Buffalo Bill Entrapped; or, A Close Call
CHAPTER XXII.
THE BARON AND TOLTEC TOM.
Schnitzenhauser, a prisoner in the town of the mysterious Toltecs, to which he had been taken hastily, was met there by a white man, who visited him in the little prison into which he had been thrown.
It was a marvelous prison—a gem of marble and gold; Schnitzenhauser had never even dreamed of anything like it, and he had been carefully inspecting it. The bars across the narrow window seemed to be of pure gold, though, as they were so hard and strong, some alloy must have been used. The lock and the key of the door, also, seemed to be gold.
The German was wondering if he could not in some manner wrench those gold bars away, and, on getting out, carry them off with him, for he hoped to escape, and it was a sudden lust for gold which had brought him into his present peril.
While the German was testing the gold bars by feeling of them and licking them with his tongue, the door was opened, and the white man mentioned came in.
Red-feathered Indians were visible behind the white man as the door swung open, but he closed the door with a jerk, and none of the Indians offered to enter.
“Howdy!” he said, looking at the German.
“Yaw,”, said the German, staring in surprise, yet pleased to know that a white man was in this place. “I vass pooty goot, bud I don’t like diss chail pitzness. How you vass yourselluf, heh?”

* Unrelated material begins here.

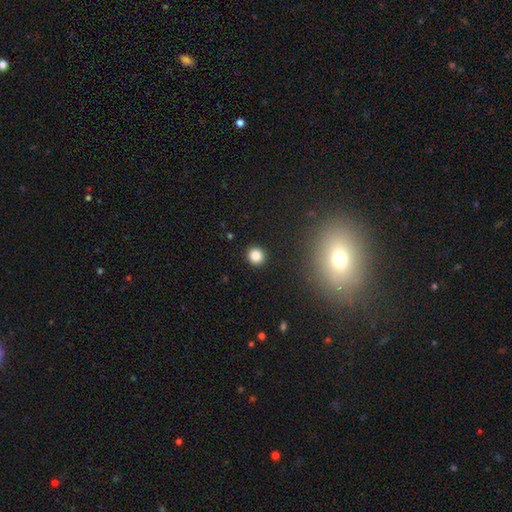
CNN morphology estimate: A smooth galaxy with no disk features (84%) that is round (90%). Merging: none (92%).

“Set down there, and let’s have a talk,” said the white man, motioning to a bearskin rug on the floor, while he dropped down against the opposite wall.
The baron clattered obediently across the stone floor with his heavy wooden shoes and dropped heavily down on the bearskin; astonishment was growing in his round face.
“You vass a vite Inchun, heh?” he asked.
“No, I’m a prisoner, like you.”
The baron twisted his head round with a comical jerk and stared hard at the white man.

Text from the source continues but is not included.